Dartmouth College Hit with Data Breach, $9 Billion Endowment at Risk

Dartmouth College has announced that it was the victim of a data breach after hackers from the Clop extortion gang leaked sensitive information allegedly stolen from the school’s Oracle E-Business Suite servers on the dark web. The attackers exploited an Oracle E-Business Suite zero-day vulnerability to steal personal information belonging to 1,494 individuals.

The college says that it has not yet filed a breach notice with Maine’s Attorney General, but suspects that many more people may have been impacted by the breach. The data leak included files containing individual names and Social Security numbers, as well as financial account information.

Dartmouth is not alone in being targeted by Clop; several other organizations, including Harvard University, Logitech, and American Airlines subsidiary Envoy Air, also had their data leaked online.

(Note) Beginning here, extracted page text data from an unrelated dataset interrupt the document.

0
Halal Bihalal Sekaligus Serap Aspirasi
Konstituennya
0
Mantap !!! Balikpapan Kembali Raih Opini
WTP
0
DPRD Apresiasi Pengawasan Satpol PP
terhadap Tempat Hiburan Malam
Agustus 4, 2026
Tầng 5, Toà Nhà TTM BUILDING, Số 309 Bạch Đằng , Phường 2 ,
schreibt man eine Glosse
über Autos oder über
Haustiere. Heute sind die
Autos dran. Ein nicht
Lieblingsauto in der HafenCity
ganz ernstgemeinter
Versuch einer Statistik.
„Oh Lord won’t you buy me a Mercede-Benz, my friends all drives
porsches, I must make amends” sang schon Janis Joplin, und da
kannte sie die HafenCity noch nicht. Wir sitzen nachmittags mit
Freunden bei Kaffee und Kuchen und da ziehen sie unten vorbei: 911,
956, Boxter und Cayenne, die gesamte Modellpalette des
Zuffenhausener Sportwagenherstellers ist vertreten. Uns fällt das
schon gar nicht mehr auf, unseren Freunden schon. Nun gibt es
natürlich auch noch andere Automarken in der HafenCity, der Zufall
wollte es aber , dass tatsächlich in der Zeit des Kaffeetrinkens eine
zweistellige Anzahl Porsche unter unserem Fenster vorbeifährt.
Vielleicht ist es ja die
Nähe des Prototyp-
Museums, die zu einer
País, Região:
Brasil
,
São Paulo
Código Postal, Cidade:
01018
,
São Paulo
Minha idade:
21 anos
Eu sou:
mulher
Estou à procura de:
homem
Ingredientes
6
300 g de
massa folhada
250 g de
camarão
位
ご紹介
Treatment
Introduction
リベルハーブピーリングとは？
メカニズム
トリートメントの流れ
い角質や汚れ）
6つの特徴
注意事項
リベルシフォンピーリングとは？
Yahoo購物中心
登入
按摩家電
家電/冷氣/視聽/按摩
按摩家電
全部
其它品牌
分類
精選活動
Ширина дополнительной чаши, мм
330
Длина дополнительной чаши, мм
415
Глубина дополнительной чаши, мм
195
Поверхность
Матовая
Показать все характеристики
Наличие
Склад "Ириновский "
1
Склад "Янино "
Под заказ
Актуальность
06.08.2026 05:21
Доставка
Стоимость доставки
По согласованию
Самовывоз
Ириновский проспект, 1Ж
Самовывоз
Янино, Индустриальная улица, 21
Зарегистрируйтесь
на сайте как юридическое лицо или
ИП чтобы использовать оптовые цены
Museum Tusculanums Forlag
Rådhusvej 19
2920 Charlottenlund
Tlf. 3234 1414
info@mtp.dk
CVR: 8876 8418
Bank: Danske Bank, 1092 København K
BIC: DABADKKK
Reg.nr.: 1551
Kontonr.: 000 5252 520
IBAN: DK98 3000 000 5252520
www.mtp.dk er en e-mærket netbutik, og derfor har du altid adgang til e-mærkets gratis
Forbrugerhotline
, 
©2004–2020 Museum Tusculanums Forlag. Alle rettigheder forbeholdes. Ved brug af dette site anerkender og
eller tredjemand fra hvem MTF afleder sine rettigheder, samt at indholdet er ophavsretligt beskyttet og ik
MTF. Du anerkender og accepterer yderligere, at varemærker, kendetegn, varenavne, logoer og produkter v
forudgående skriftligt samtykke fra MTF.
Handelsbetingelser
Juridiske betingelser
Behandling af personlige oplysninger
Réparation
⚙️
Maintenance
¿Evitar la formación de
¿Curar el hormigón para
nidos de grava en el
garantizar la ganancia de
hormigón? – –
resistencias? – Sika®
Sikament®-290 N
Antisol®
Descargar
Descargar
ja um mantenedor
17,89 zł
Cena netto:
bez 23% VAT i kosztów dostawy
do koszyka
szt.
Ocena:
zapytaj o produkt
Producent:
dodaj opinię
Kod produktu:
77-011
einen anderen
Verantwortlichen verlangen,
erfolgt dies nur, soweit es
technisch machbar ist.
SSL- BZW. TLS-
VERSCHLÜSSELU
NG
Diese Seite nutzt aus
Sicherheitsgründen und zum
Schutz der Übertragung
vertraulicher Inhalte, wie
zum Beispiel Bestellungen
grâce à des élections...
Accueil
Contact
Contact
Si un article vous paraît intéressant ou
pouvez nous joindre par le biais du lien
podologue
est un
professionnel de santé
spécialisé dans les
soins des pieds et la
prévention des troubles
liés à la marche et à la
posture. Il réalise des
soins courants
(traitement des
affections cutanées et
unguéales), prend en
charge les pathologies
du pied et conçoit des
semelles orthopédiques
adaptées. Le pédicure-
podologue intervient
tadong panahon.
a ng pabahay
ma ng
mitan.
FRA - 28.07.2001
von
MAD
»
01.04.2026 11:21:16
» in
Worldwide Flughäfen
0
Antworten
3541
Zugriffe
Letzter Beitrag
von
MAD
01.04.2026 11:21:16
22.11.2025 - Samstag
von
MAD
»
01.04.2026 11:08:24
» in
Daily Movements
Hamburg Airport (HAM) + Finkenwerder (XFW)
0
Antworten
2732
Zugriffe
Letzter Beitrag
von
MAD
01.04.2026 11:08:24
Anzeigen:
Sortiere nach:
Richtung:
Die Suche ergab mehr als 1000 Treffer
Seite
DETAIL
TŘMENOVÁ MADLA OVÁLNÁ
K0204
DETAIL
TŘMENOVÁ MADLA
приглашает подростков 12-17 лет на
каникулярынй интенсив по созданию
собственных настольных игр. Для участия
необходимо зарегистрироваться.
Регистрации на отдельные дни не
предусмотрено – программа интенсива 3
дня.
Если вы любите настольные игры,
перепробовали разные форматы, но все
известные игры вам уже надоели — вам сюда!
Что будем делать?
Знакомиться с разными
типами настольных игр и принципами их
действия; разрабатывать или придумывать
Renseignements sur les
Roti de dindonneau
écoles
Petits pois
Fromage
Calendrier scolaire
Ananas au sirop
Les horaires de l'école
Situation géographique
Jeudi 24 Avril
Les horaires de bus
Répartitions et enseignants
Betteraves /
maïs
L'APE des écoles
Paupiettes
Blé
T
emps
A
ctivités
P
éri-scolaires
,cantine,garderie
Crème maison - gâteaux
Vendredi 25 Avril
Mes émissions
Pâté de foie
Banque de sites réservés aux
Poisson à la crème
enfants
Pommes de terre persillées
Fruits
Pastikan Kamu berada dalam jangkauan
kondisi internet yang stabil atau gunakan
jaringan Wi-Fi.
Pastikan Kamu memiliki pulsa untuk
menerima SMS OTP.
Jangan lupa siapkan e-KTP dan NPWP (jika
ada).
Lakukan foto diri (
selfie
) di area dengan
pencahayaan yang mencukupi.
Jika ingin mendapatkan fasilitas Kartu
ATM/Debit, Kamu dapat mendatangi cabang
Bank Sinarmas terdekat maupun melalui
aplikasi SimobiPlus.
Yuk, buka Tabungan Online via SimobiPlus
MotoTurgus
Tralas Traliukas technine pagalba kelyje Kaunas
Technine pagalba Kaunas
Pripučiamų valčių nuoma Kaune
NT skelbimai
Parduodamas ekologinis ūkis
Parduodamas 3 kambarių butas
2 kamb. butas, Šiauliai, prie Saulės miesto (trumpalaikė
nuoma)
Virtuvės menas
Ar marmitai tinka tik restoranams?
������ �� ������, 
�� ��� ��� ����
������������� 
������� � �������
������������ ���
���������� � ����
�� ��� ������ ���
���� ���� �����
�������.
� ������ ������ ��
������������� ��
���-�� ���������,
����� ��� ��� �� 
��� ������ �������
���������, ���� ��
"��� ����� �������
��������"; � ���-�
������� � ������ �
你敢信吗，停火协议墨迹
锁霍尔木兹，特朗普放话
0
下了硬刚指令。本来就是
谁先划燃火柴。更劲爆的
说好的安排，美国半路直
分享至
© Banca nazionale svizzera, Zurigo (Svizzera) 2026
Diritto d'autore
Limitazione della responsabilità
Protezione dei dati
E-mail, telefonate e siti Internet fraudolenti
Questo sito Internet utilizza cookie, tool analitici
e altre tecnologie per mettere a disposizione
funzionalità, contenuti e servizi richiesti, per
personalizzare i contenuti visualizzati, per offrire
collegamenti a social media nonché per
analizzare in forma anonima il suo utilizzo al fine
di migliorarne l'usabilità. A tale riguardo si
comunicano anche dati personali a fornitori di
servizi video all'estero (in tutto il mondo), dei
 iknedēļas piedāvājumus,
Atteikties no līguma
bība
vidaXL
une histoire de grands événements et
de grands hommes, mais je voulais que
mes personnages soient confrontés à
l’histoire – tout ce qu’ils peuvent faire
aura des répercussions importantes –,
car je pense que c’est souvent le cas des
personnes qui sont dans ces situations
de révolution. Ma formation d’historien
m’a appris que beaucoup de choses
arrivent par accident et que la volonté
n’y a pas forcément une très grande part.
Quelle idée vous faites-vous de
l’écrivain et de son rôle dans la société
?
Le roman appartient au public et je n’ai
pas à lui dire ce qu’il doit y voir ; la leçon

In total, the Clop ransomware gang has exploited a zero-day flaw to breach dozens of organizations worldwide.

While Clop has yet to disclose the exact number of impacted organizations, Google’s Threat Intelligence Group chief analyst John Hultquist says that dozens of organizations were likely breached in this campaign. The U.S. Department of State now offers a $10 million reward for information tying the gang’s attacks to a foreign government.

This data breach is just one part of a larger trend of targeted hacking and data theft, with several Ivy League schools recently being hit by voice phishing attacks that stole personal information from students, alumni, donors, staff, and faculty members.